» **PROBLEM DETAILS**
Rewrite every line of all the rows below as a numbered list, skipping blank lines. Leave the pictures out of your answer.

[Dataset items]
◇ ◇ ◇

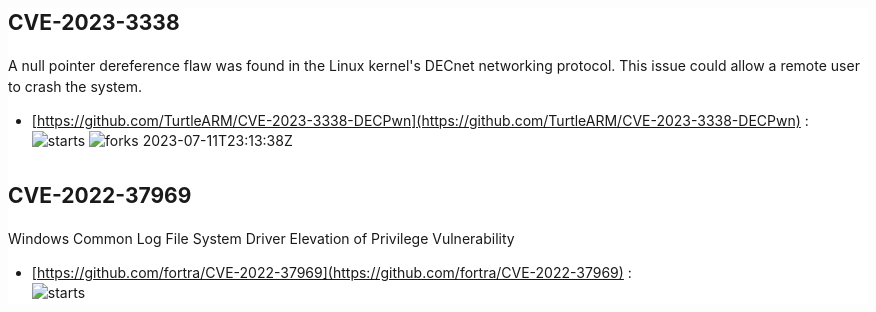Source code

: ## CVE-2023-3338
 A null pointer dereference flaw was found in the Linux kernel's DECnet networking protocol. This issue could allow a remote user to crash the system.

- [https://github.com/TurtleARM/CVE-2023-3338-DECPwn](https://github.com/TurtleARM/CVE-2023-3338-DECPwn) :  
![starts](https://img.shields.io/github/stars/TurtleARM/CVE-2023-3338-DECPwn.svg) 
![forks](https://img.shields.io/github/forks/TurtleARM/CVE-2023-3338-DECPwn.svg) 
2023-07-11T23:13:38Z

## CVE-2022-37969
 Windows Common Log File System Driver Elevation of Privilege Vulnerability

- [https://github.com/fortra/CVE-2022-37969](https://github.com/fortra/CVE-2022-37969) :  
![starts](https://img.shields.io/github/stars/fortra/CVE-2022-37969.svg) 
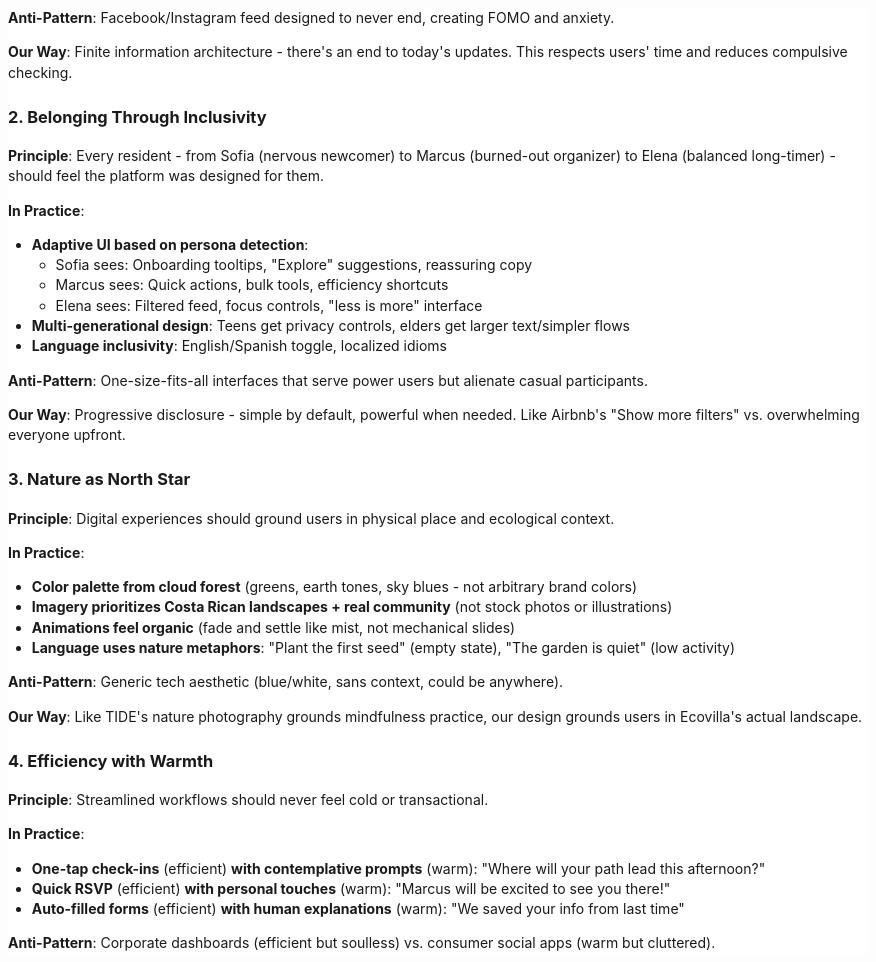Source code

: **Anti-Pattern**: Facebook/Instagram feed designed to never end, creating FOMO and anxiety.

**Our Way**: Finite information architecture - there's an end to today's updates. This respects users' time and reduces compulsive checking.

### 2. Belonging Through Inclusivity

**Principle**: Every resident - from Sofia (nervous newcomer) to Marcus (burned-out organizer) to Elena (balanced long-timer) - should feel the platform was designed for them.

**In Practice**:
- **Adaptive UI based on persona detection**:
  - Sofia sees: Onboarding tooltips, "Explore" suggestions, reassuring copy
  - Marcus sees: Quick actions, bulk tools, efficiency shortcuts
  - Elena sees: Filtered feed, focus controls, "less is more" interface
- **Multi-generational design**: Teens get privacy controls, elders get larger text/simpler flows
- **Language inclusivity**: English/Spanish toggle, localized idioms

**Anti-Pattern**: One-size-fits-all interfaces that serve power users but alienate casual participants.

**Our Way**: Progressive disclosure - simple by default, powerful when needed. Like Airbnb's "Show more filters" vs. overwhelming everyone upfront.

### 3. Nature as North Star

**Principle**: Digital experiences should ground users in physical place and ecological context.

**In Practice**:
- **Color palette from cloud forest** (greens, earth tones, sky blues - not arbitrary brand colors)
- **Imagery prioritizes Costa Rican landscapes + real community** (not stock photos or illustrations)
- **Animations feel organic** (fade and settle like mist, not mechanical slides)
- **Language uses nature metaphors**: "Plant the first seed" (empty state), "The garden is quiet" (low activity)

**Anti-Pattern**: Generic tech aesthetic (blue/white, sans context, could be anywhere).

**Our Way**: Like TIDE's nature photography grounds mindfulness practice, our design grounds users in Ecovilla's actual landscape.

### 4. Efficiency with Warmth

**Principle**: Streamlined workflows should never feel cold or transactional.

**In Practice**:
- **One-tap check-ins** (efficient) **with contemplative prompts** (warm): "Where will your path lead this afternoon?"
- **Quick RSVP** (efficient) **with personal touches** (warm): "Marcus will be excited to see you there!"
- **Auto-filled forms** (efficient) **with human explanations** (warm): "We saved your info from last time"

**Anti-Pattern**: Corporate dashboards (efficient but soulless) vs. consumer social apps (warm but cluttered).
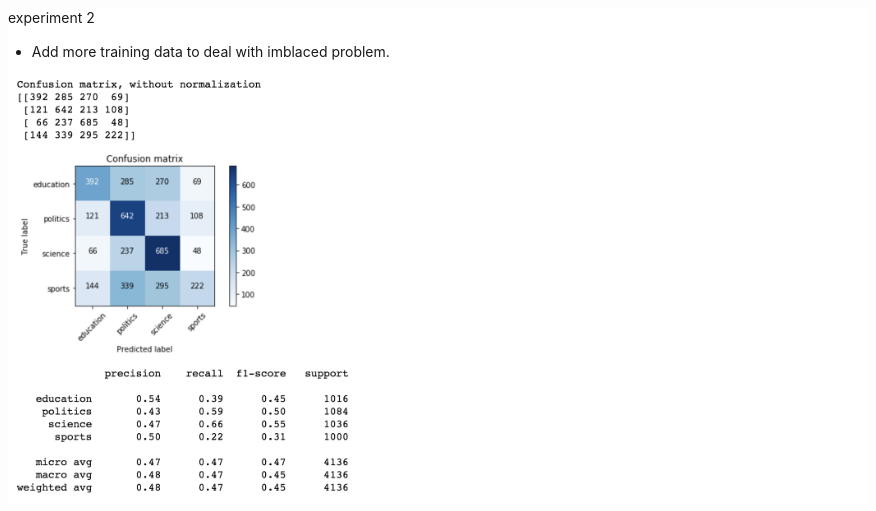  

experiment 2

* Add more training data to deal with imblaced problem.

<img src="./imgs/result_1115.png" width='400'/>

◇ ◇ ◇

» **REPLY TO THE EXERCISE**
1. Source code
2. : ## CVE-2023-3338
3.  A null pointer dereference flaw was found in the Linux kernel's DECnet networking protocol. This issue could allow a remote user to crash the system.
4. - [https://github.com/TurtleARM/CVE-2023-3338-DECPwn](https://github.com/TurtleARM/CVE-2023-3338-DECPwn) :  
5. ![starts](https://img.shields.io/github/stars/TurtleARM/CVE-2023-3338-DECPwn.svg) 
6. ![forks](https://img.shields.io/github/forks/TurtleARM/CVE-2023-3338-DECPwn.svg) 
7. 2023-07-11T23:13:38Z
8. ## CVE-2022-37969
9.  Windows Common Log File System Driver Elevation of Privilege Vulnerability
10. - [https://github.com/fortra/CVE-2022-37969](https://github.com/fortra/CVE-2022-37969) :  
11. ![starts](https://img.shields.io/github/stars/fortra/CVE-2022-37969.svg) 
12. Source code
13. : **Anti-Pattern**: Facebook/Instagram feed designed to never end, creating FOMO and anxiety.
14. **Our Way**: Finite information architecture - there's an end to today's updates. This respects users' time and reduces compulsive checking.
15. ### 2. Belonging Through Inclusivity
16. **Principle**: Every resident - from Sofia (nervous newcomer) to Marcus (burned-out organizer) to Elena (balanced long-timer) - should feel the platform was designed for them.
17. **In Practice**:
18. - **Adaptive UI based on persona detection**:
19.   - Sofia sees: Onboarding tooltips, "Explore" suggestions, reassuring copy
20.   - Marcus sees: Quick actions, bulk tools, efficiency shortcuts
21.   - Elena sees: Filtered feed, focus controls, "less is more" interface
22. - **Multi-generational design**: Teens get privacy controls, elders get larger text/simpler flows
23. - **Language inclusivity**: English/Spanish toggle, localized idioms
24. **Anti-Pattern**: One-size-fits-all interfaces that serve power users but alienate casual participants.
25. **Our Way**: Progressive disclosure - simple by default, powerful when needed. Like Airbnb's "Show more filters" vs. overwhelming everyone upfront.
26. ### 3. Nature as North Star
27. **Principle**: Digital experiences should ground users in physical place and ecological context.
28. **In Practice**:
29. - **Color palette from cloud forest** (greens, earth tones, sky blues - not arbitrary brand colors)
30. - **Imagery prioritizes Costa Rican landscapes + real community** (not stock photos or illustrations)
31. - **Animations feel organic** (fade and settle like mist, not mechanical slides)
32. - **Language uses nature metaphors**: "Plant the first seed" (empty state), "The garden is quiet" (low activity)
33. **Anti-Pattern**: Generic tech aesthetic (blue/white, sans context, could be anywhere).
34. **Our Way**: Like TIDE's nature photography grounds mindfulness practice, our design grounds users in Ecovilla's actual landscape.
35. ### 4. Efficiency with Warmth
36. **Principle**: Streamlined workflows should never feel cold or transactional.
37. **In Practice**:
38. - **One-tap check-ins** (efficient) **with contemplative prompts** (warm): "Where will your path lead this afternoon?"
39. - **Quick RSVP** (efficient) **with personal touches** (warm): "Marcus will be excited to see you there!"
40. - **Auto-filled forms** (efficient) **with human explanations** (warm): "We saved your info from last time"
41. **Anti-Pattern**: Corporate dashboards (efficient but soulless) vs. consumer social apps (warm but cluttered).
42. experiment 2
43. * Add more training data to deal with imblaced problem.
44. <img src="./imgs/result_1115.png" width='400'/>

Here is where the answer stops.